1 - Référentiel de formation, annexe III de l’arrêté du 31/07/2009 relatif au diplôme d’État d’infirmier.

2 - Boyer A., « Le phénomène de l’hésitation selon Ricoeur », Revue philosophique de la France et de l’étranger, 135, 2010, pp. 479-494.

3 - Kaddouri M., « Engagement en formation et dynamiques identitaires », communication présentée au rendez-vous des acteurs de la formation, de l’insertion et de l’accompagnement, 2010, Nancy.

4 - Zeitler A., Les apprentissages interprétatifs. Interprétation en action et construction de l’expérience, Paris : L’Harmattan, 2011.

REPÈRES

La compétence 7 « Analyser la qualité et améliorer la pratique professionnelle » :

1 Observer, formaliser et expliciter les éléments de sa pratique professionnelle.

2 Confronter sa pratique à celle de ses pairs ou d’autres professionnels.

3 Évaluer les soins, les prestations et la mise en œuvre des protocoles de soins infirmiers au regard des valeurs professionnelles, des principes de qualité, de sécurité, d’ergonomie, et de satisfaction de la personne soignée.

4 Analyser et adapter sa pratique au regard de la réglementation, de la déontologie, de l’éthique, et de l’évolution des sciences et des techniques.
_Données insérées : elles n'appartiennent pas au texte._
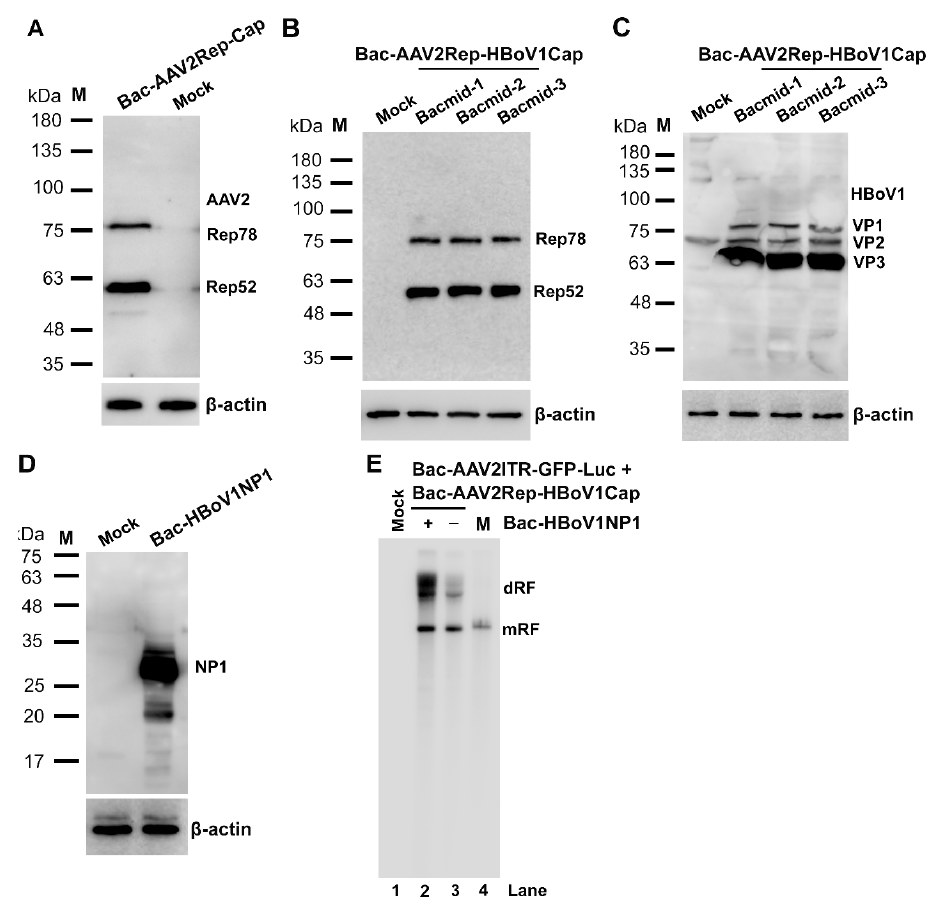
Figure 2. Expression of AAV2 Rep and Cap proteins and HBoV1 Cap and NP1 proteins in BEV-infected Sf9 cells. ( A – D ) Western blotting. Sf9 insect cells were infected with Bac-AAV2Rep-Cap ( A ), Bac-AAV2Rep-HBoV1Cap ( B , C ), or Bac-HBoV1NP1 ( D ). The infected cells were collected at 72 hrs post-infection and subjected to Western blot analysis. ( A ) AAV2 Rep proteins were detected with an anti-Rep monoclonal antibody. ( B , C ) Bac-AAV2Rep-HBoV1Cap generated from transfection of three bacmid (Bacmid-1-3) were infected with Sf9 cells independently. ( B ) AAV2 Rep proteins were detected with an anti-Rep monoclonal antibody, and ( C ) HBoV1 Cap protein expression was detected with an anti-HBoV1 Cap protein antiserum. ( D ) HBoV1 NP1 was detected with a rat anti-HBoV1 NP1 antiserum. β -actin served as a loading control. Mock, uninfected cells. ( E ) Southern blotting. Sf9 cells were infected with Bac-AAV2ITR-GFP-Luc and Bac-AAV2Rep-HBoV1Cap with ( + ) or without (-) co-infection of Bac-HBoV1NP1. Cells were collected at 72 hrs post-infection and subjected to extraction of lower molecular weight (Hirt) DNAs, which were analyzed by Southern blotting. Mock, uninfected Sf9 cells as a control; M, a marker of a rAAV2ITR-GFP-Luc proviral replicative form (RF) genome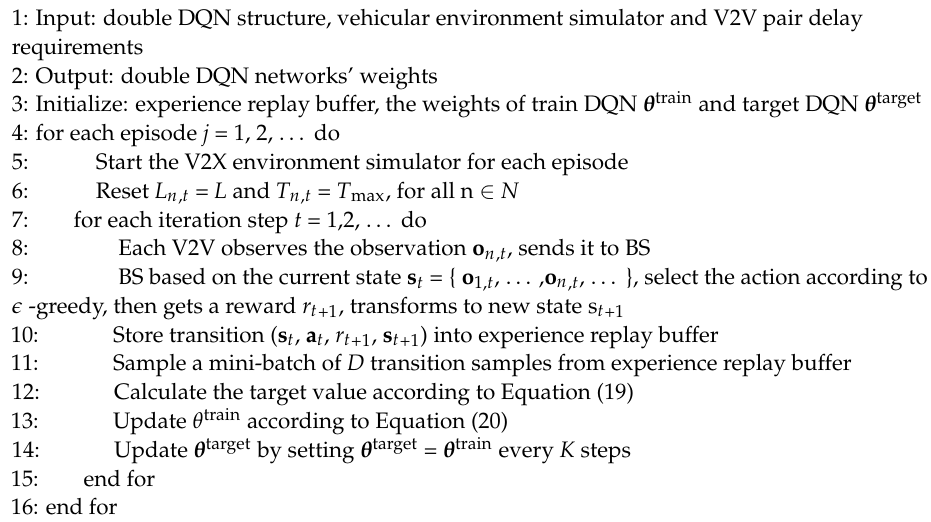
Algorithm 1 Training Process for the Proposed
5 Évaluer l’application des règles de traçabilité et des règles liées aux circuits d’entrée et de sortie des matériels et dispositifs médicaux (stérilisation, gestion des stocks, circuits des déchets, circulation des personnes…) et identifier toute non-conformité.

6 Apprécier la fonctionnalité des dispositifs médicaux utilisés dans les soins et dans l’urgence.

7 Identifier les améliorations possibles et les mesures de réajustement.